Application.put_env(:cantrip, :rpc_timeout, 30_000)

Unknown string node names fail closed. A string node name is accepted only when it is already this node, already present in Node.list/0, or already exists as an atom in the VM. Connect the node before handing its string form through a serialized Familiar boundary.

Trust Boundary

Every node in a distributed Erlang cluster is fully trusted. A connected peer with the Erlang cookie can execute code on the node and can bypass Cantrip wards by operating below the Cantrip API. Treat the cookie and network reach as the trust boundary; do not cluster Cantrip nodes across tenants or trust domains.

Failure Modes

Cantrip bounds remote Cantrip.new/1 and Cantrip.cast/3 calls with :rpc.call/5, so a wedged peer returns an error instead of hanging the caller forever. Node-down, timeout, and remote exception failures are returned as ordinary {:error, reason, next_cantrip} or {:error, reason} shapes, depending on whether a reusable cantrip handle already exists.

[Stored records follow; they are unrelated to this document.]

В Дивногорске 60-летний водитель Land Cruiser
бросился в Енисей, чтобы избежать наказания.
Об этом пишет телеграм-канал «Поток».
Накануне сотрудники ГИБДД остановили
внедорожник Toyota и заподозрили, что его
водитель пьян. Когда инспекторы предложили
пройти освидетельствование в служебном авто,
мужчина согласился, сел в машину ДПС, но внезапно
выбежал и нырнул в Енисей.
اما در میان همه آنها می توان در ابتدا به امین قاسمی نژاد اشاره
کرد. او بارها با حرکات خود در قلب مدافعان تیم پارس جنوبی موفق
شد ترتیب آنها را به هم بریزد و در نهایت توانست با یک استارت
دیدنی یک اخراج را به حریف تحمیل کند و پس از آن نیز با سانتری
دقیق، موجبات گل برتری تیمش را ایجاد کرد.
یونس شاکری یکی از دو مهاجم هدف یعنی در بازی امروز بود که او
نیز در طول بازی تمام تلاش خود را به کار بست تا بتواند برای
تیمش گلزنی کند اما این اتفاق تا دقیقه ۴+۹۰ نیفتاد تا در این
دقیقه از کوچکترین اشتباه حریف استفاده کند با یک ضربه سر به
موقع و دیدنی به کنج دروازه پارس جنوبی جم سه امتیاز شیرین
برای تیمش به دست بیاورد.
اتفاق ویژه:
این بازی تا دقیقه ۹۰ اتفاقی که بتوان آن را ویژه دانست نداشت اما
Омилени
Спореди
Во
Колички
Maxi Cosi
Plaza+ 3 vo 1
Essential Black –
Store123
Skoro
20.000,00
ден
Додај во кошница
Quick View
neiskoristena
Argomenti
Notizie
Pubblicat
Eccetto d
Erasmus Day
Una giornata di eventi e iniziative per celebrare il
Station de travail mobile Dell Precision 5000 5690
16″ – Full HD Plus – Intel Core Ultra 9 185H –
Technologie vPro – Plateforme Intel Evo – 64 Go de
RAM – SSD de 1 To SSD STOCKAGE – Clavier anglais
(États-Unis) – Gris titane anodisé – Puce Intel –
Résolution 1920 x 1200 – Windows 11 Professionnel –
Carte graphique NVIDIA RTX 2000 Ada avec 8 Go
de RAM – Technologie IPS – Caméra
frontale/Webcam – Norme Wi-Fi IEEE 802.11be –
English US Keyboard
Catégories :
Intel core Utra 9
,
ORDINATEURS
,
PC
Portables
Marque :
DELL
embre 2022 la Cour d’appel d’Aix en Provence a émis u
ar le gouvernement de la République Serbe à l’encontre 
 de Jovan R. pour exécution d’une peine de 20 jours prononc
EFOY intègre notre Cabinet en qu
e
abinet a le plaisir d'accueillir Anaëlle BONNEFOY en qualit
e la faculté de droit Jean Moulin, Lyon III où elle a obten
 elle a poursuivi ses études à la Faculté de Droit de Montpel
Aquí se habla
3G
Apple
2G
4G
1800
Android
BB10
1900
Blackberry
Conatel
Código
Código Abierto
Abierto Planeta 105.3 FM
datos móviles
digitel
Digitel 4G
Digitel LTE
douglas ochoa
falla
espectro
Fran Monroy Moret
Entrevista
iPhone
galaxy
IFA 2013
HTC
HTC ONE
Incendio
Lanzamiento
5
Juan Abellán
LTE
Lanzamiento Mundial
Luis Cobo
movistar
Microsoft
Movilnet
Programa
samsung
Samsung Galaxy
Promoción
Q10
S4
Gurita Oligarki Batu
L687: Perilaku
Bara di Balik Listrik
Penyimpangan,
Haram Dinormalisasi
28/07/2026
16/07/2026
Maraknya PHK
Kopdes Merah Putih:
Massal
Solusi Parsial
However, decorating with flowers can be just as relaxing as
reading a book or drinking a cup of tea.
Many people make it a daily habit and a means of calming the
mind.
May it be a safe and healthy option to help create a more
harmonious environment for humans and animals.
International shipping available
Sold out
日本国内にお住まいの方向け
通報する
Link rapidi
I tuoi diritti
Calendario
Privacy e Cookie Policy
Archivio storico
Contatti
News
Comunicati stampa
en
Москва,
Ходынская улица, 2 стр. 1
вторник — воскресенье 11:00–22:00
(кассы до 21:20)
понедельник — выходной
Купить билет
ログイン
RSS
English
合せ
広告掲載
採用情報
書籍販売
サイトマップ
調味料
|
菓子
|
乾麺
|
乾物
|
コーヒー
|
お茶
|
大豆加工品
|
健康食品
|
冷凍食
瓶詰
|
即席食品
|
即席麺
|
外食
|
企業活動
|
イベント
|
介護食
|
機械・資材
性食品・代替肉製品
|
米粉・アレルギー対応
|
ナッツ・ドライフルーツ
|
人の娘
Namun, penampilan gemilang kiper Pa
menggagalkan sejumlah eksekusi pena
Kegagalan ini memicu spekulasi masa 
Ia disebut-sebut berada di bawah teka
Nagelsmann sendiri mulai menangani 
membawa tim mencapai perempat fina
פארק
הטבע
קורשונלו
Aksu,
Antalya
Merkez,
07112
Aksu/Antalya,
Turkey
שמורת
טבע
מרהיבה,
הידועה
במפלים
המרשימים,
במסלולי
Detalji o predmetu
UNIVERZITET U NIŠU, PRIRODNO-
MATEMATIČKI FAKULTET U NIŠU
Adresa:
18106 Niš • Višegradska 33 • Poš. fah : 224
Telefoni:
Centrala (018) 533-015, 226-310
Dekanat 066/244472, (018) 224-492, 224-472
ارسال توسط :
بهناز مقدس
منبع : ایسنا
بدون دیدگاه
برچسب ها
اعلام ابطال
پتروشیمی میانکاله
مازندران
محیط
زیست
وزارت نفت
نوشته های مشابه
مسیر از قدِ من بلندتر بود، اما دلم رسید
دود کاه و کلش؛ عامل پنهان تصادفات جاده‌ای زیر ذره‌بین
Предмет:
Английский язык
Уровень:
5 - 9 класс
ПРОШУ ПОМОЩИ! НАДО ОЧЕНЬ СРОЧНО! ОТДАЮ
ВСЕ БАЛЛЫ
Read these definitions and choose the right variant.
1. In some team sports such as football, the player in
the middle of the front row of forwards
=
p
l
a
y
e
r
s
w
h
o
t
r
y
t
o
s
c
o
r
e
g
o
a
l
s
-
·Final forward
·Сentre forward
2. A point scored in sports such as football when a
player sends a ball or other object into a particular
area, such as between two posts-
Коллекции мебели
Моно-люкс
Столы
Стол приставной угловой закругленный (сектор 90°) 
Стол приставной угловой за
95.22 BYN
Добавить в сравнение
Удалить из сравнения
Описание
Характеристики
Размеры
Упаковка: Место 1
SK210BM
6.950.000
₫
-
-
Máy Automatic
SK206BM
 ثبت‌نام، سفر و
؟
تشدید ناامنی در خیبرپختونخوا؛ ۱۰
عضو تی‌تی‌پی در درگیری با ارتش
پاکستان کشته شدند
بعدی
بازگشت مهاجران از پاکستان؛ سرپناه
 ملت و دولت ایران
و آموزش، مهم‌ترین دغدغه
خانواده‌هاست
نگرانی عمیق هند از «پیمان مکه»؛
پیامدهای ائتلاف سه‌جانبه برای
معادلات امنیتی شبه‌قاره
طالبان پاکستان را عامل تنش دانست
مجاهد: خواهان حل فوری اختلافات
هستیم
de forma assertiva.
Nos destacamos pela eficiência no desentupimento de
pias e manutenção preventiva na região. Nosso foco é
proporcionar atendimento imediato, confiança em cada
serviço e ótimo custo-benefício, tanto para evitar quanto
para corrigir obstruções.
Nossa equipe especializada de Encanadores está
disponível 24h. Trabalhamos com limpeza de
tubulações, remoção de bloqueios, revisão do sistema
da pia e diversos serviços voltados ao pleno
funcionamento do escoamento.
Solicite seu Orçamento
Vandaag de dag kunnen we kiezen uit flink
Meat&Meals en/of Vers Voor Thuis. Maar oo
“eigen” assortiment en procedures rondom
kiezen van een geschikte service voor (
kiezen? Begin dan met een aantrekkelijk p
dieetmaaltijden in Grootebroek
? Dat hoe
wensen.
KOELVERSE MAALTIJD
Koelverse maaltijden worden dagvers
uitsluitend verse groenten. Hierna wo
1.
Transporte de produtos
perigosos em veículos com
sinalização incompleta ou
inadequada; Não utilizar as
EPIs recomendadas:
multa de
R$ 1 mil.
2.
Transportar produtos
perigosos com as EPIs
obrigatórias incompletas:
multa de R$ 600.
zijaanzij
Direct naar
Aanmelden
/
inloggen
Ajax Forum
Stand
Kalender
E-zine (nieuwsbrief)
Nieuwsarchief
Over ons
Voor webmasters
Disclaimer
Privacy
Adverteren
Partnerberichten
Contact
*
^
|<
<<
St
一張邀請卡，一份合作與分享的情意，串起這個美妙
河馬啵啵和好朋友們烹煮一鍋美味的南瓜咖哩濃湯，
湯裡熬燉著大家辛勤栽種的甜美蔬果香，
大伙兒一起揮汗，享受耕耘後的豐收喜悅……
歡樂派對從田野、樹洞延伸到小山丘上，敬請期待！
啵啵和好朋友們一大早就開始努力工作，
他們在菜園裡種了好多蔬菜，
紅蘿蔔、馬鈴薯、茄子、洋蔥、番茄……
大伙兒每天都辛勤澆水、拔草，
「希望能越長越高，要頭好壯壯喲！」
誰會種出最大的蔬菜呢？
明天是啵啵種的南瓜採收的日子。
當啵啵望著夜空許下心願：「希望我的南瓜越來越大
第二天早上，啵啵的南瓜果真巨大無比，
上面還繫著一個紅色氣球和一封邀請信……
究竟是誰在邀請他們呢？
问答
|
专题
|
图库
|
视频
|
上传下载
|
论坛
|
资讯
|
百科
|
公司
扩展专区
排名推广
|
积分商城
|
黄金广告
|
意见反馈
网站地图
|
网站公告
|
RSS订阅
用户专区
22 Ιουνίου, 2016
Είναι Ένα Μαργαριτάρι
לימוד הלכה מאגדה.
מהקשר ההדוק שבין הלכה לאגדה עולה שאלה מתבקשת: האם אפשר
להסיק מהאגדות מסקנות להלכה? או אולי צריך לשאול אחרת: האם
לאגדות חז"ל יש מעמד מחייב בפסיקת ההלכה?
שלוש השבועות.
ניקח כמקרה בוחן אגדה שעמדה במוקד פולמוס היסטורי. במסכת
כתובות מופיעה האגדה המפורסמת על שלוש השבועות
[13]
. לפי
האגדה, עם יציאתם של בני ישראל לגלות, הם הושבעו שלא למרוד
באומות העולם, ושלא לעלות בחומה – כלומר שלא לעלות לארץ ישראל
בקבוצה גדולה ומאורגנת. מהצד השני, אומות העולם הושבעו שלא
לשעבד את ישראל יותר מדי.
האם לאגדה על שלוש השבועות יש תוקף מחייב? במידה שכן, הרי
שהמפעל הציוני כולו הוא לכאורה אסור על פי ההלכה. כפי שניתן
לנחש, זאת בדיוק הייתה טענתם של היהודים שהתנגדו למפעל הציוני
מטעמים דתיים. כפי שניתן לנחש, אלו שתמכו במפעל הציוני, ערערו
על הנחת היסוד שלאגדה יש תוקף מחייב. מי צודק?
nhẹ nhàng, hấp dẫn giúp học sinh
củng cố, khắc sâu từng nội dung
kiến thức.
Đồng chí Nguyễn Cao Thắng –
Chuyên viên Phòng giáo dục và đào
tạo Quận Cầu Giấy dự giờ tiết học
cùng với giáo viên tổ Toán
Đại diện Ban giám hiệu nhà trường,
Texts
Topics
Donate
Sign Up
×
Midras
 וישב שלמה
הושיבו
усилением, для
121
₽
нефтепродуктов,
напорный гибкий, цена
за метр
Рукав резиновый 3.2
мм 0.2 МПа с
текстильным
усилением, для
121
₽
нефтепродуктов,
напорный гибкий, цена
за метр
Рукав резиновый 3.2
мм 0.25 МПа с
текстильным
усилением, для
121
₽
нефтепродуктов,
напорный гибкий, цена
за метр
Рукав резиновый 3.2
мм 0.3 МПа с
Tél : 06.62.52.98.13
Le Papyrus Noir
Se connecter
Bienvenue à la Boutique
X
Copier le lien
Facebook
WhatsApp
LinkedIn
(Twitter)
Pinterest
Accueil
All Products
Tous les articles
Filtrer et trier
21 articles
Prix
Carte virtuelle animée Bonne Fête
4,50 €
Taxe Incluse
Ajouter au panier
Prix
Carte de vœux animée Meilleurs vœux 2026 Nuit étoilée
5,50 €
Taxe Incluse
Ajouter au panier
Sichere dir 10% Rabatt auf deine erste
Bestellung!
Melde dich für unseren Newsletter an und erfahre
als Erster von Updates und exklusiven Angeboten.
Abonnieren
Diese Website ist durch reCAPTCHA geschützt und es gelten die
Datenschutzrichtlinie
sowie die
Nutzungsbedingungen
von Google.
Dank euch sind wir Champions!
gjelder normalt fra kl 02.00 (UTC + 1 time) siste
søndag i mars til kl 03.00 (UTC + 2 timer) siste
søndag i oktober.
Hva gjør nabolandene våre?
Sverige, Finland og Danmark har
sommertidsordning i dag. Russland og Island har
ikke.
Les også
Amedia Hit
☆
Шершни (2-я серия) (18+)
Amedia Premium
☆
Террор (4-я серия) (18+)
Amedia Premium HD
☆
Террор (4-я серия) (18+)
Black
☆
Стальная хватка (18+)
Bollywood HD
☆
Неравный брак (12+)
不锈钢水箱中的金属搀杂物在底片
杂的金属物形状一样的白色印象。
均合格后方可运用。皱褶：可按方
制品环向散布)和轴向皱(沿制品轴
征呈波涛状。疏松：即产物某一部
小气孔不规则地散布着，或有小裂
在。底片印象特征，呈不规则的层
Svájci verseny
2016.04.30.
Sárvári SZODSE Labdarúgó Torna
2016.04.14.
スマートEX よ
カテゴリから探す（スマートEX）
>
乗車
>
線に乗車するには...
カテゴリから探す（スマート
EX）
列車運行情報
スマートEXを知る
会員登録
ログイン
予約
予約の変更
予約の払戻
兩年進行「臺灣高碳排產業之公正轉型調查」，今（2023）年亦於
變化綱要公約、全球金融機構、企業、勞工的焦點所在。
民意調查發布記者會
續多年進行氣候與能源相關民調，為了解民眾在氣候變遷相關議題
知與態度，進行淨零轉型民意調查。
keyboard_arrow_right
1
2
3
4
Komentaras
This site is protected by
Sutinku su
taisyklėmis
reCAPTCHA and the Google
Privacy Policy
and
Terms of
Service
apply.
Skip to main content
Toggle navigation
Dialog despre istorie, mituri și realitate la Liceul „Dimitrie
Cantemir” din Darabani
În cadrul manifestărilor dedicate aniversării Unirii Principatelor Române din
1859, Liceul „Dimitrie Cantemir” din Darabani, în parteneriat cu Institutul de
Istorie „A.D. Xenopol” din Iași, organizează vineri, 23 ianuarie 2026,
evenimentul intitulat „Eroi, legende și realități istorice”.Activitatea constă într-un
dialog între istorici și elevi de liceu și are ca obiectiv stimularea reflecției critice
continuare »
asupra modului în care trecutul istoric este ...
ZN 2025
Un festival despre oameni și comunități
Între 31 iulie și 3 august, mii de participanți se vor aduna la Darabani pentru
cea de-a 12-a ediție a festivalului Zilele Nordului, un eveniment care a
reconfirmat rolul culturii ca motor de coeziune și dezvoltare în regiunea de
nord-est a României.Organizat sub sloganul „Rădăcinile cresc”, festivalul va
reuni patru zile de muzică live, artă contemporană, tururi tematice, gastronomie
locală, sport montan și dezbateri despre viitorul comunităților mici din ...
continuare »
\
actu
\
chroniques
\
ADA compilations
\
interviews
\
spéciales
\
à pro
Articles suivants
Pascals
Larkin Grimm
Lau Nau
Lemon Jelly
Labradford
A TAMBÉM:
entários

Mnesia replication still follows Mnesia's operational model. Network partitions can produce divergent disc_copies; recovery policy is an operator concern, not automatic conflict resolution inside Cantrip. For audit-trail looms, prefer a topology that avoids multi-writer partitions, monitor Cantrip.Cluster.connect_mnesia/2 and replicate_table/3 failures, and verify table health after reconnects before relying on the replicated loom as a canonical record.